3. Practice, and not just the fun stuff!

Yep, writing letters and words is fun but, put the time in to practice basic strokes and drill them. This will help to build muscle memory and will create beautiful, consistent shapes. I promise it will pay off! However, I’m going to totally contradict myself because, if you get to a point when drilling the basic strokes isn’t fun, and you’re thinking of putting down your pen then….


4. Go crazy, and do the fun stuff!

Sometimes, you just need to experiment. Modern calligraphy is about building your own style and letting loose, so look at some calligraphy accounts on instagram, watch youtube videos and see if you can recreate new letter shapes, new compositions, new styles. Try creating a whole page of one letter, or if you’re planning on creating your own place cards for an event, then perhaps try a whole page of names which start with the same letter.

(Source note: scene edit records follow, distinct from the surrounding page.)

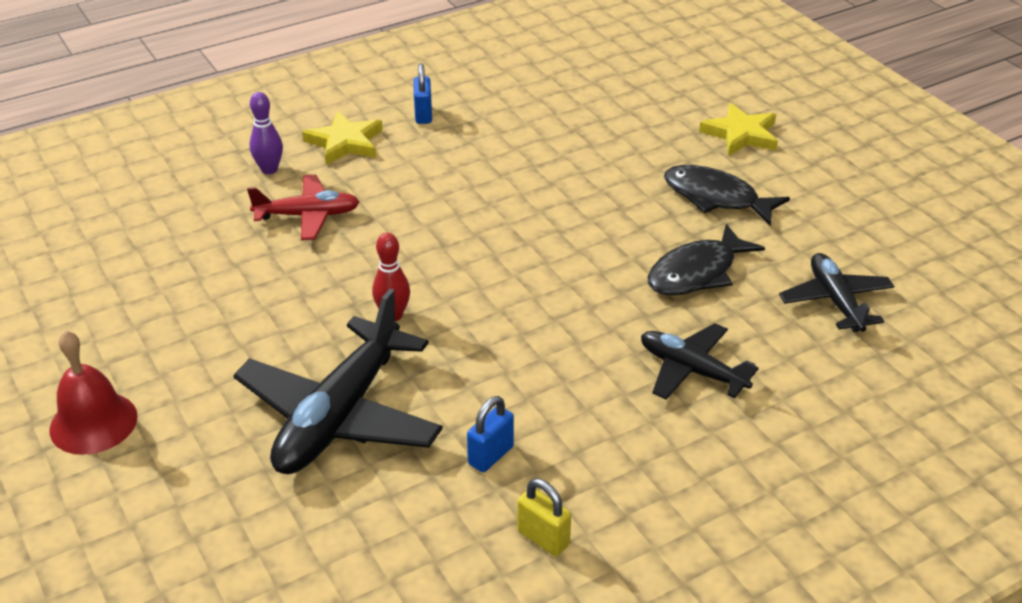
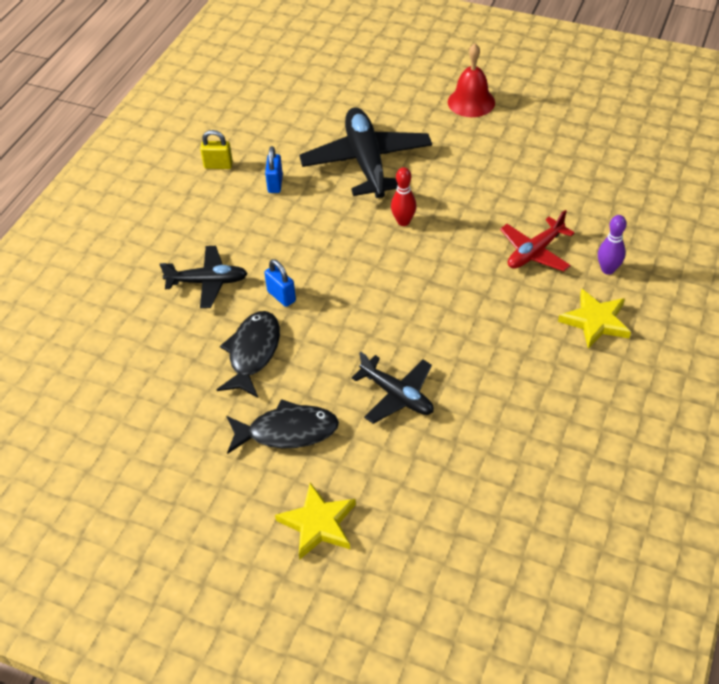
camera: 145 degrees right, 10 degrees up
(423, 115) = (580, 383): blue padlock -> blue padlock (281, 296)
(835, 301) = (147, 382): black plane -> black plane (397, 395)

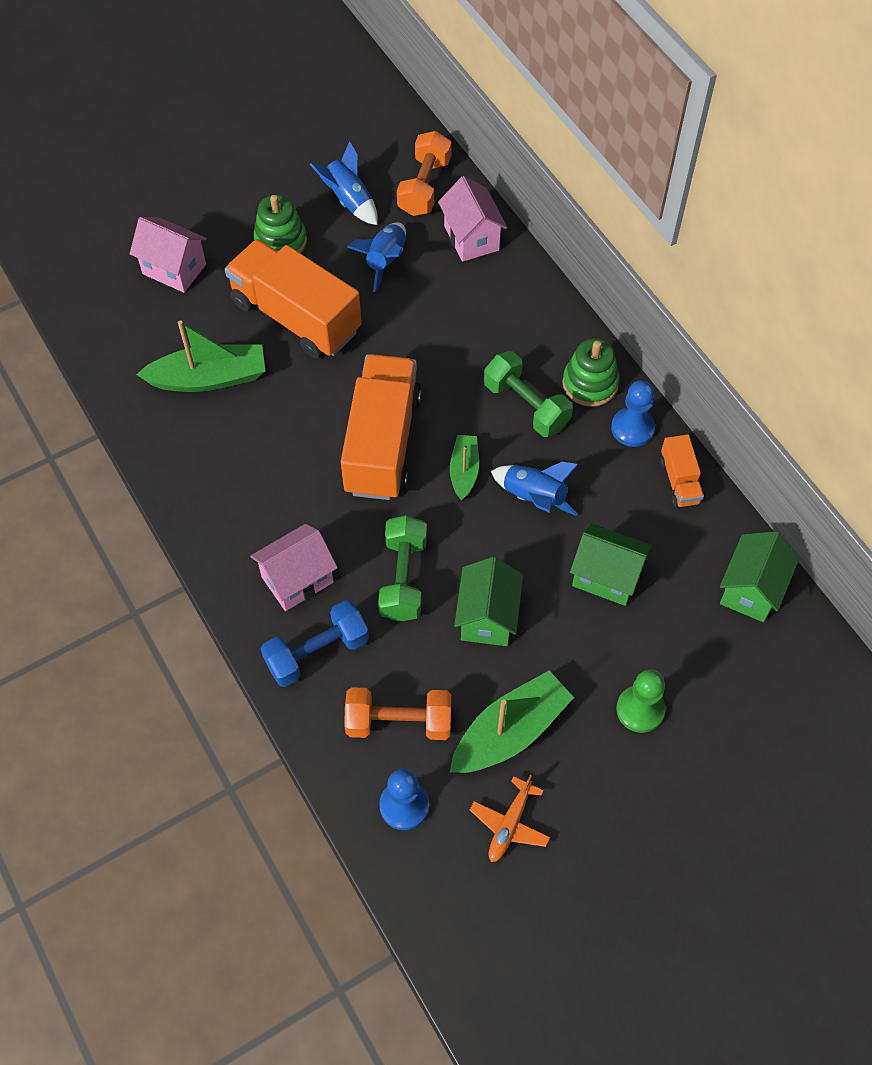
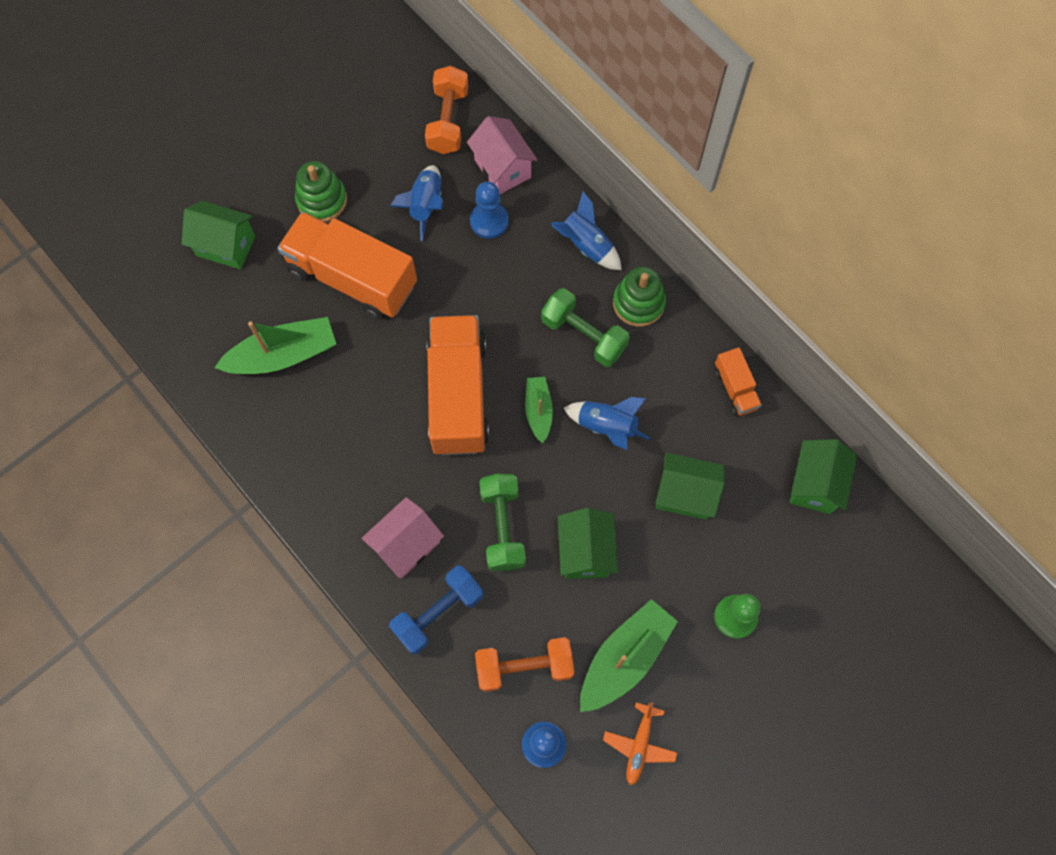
camera: 10 degrees left, 10 degrees up
(174, 269) = (226, 246): pink house -> green house
(349, 200) = (379, 146): blue rocket -> blue rocket (586, 245)
(632, 428) = (684, 342): blue pawn -> blue pawn (489, 221)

5. Keep old practice sheets

It’s amazing how quickly you can improve with consistent practice. However, sometimes it can be discouraging if you are comparing yourself to professional calligraphers, or are struggling with a particular word, letter or flourish. In those moments, I find it really helps to look back at old pictures of my work or dig out a scrap bit of paper with some letter drills from years ago. Just seeing that improvement always gives me the boost I need, I’m sure it will work for you too.